> [Exercise prompt]:
Copy out every one of the records below word for word, omitting the pictures.

> [Information provided]:
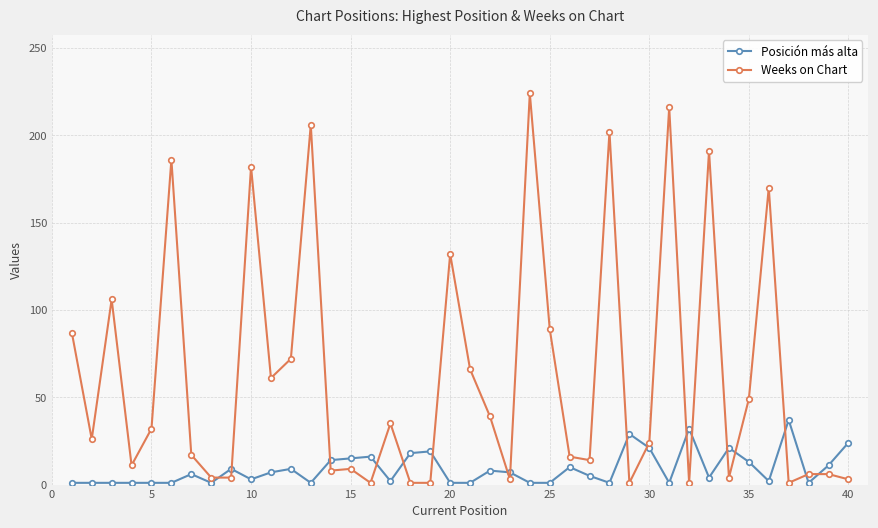

How many times do Weeks on Chart and Posición más alta cross each other?

17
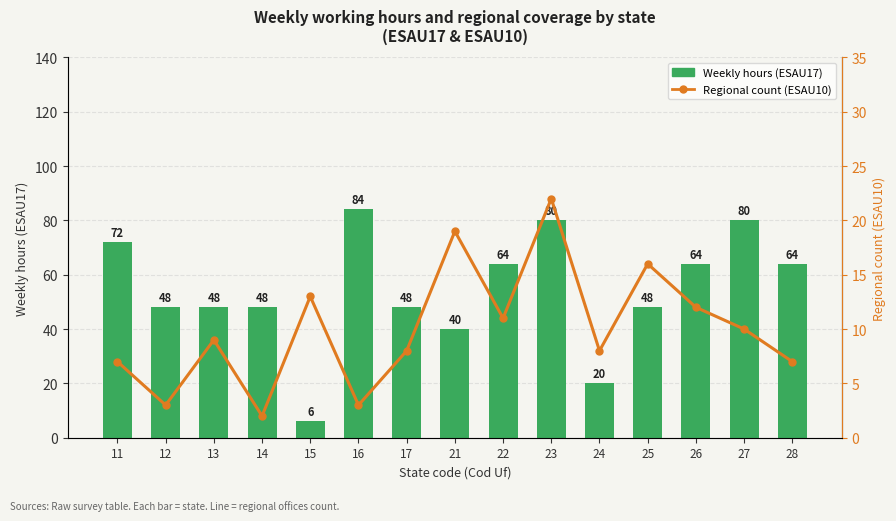

What is the maximum value for Weekly hours (ESAU17)?

84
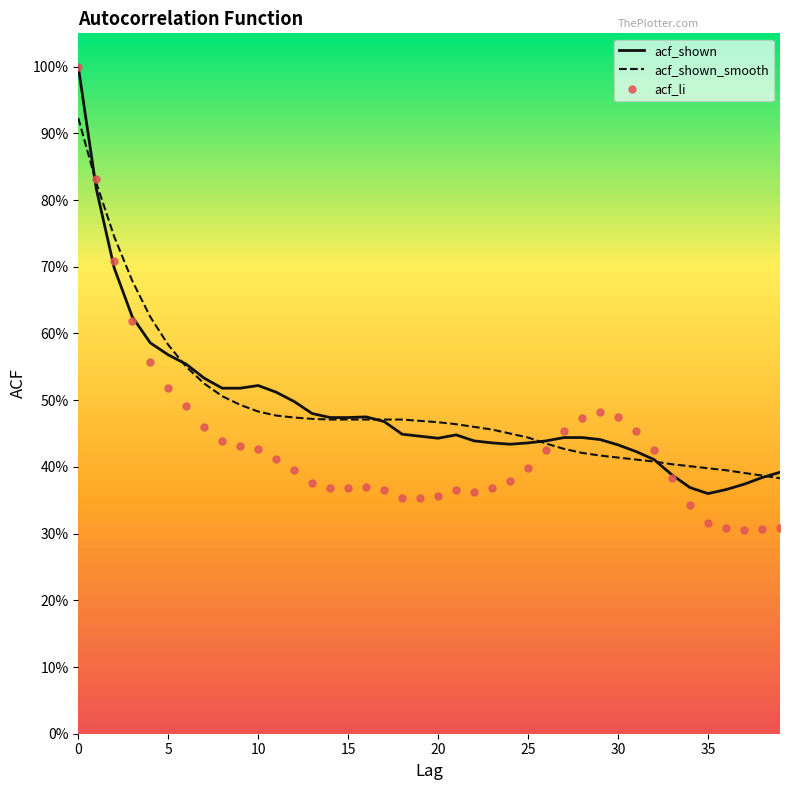

What is the minimum value for acf_shown_smooth?

0.4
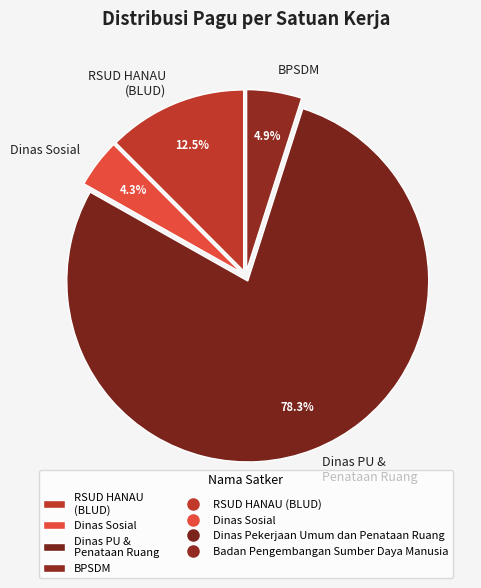

Rank the categories by value from highest to lowest.

Dinas PU & Penataan Ruang, RSUD HANAU (BLUD), BPSDM, Dinas Sosial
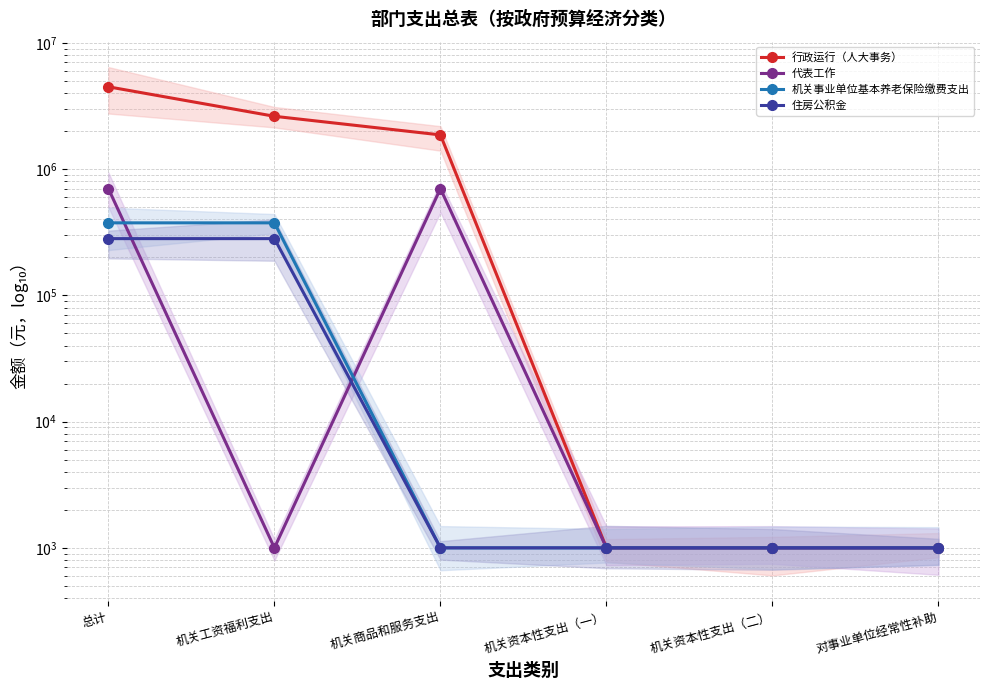

What is the total value across all series at 机关工资福利支出?

3277624.5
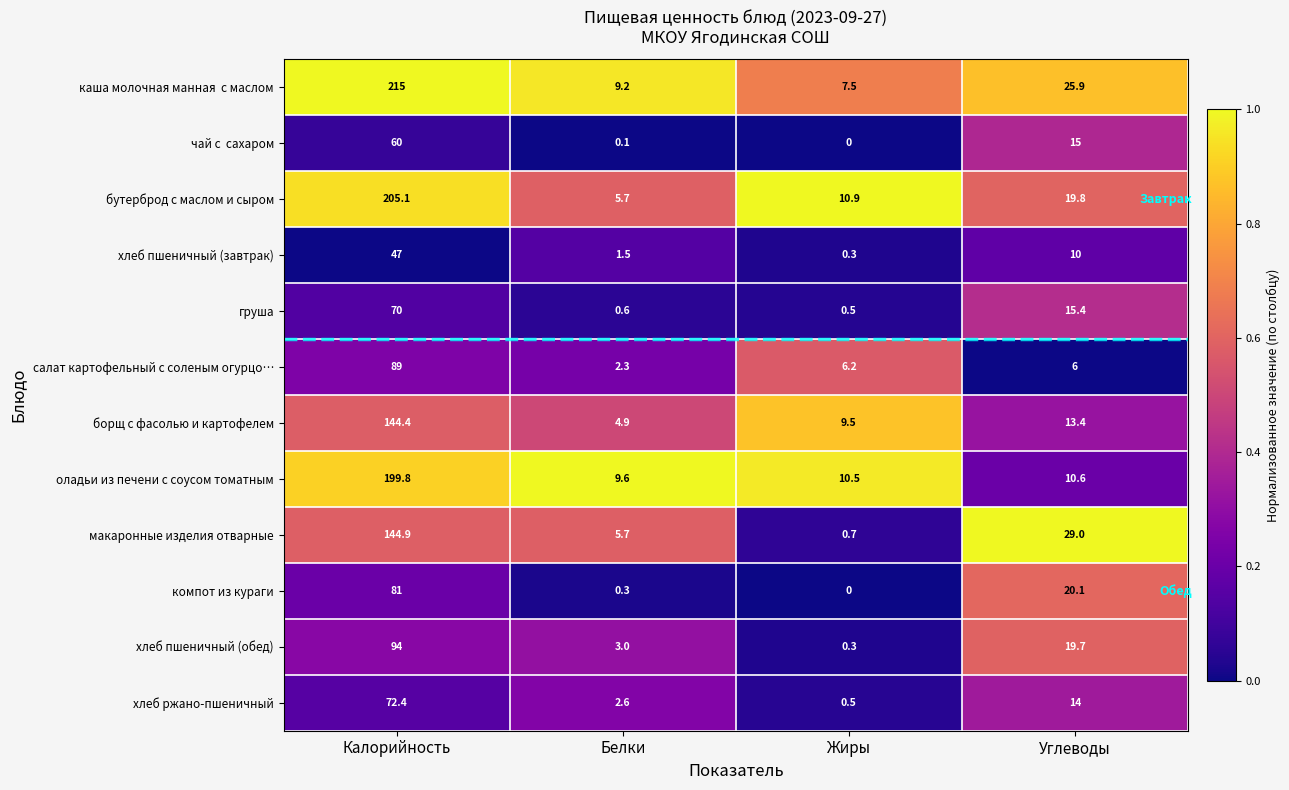

The value of борщ с фасолью и картофелем at Жиры is 9.5. True or false?

True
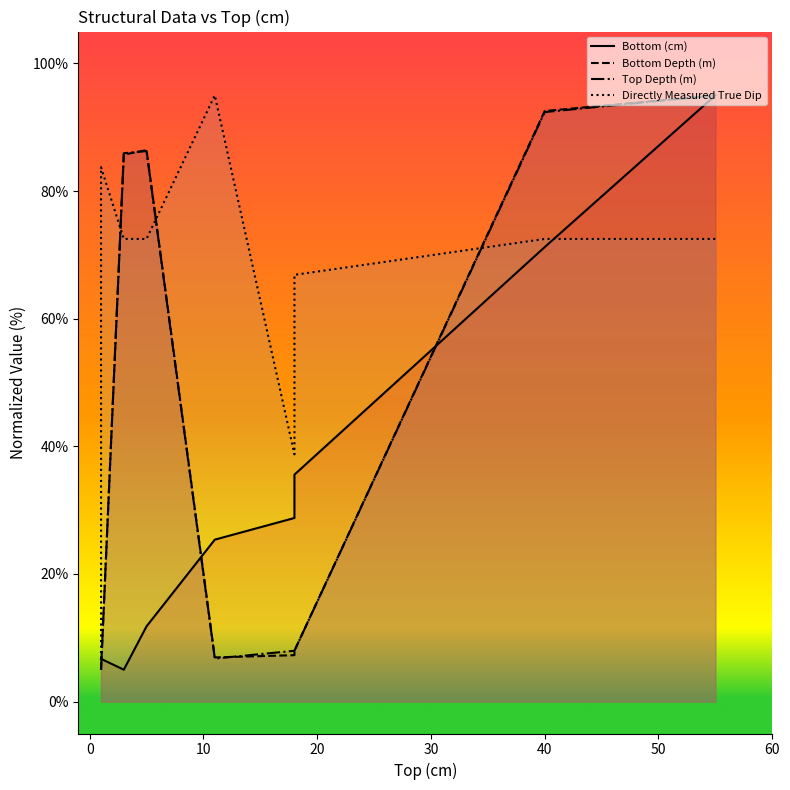

True or false: Bottom Depth (m) and Directly Measured True Dip intersect in this chart.

True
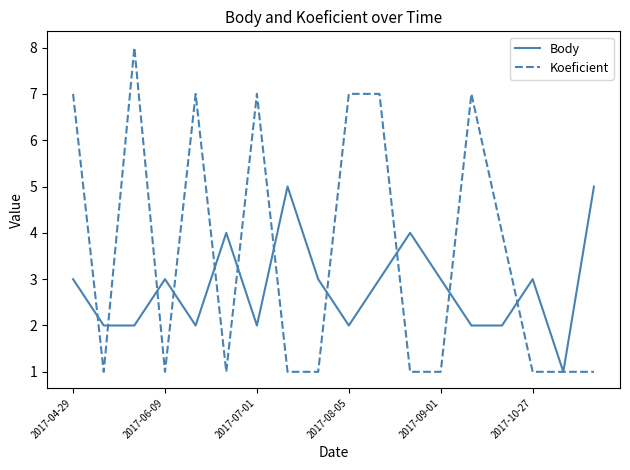

What is the sum of all Body values?

51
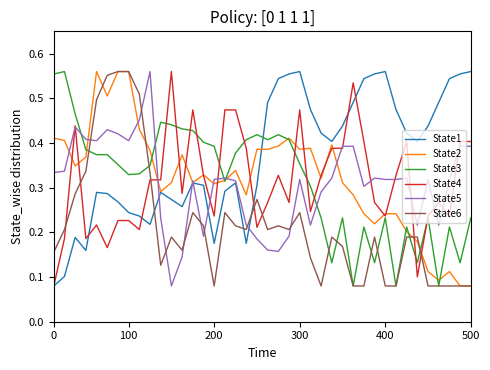

Does the chart have visible grid lines?

No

> [Result for this task]:
How many times do Weeks on Chart and Posición más alta cross each other?

17

What is the maximum value for Weekly hours (ESAU17)?

84

What is the minimum value for acf_shown_smooth?

0.4

Rank the categories by value from highest to lowest.

Dinas PU & Penataan Ruang, RSUD HANAU (BLUD), BPSDM, Dinas Sosial

What is the total value across all series at 机关工资福利支出?

3277624.5

The value of борщ с фасолью и картофелем at Жиры is 9.5. True or false?

True

True or false: Bottom Depth (m) and Directly Measured True Dip intersect in this chart.

True

What is the sum of all Body values?

51

Does the chart have visible grid lines?

No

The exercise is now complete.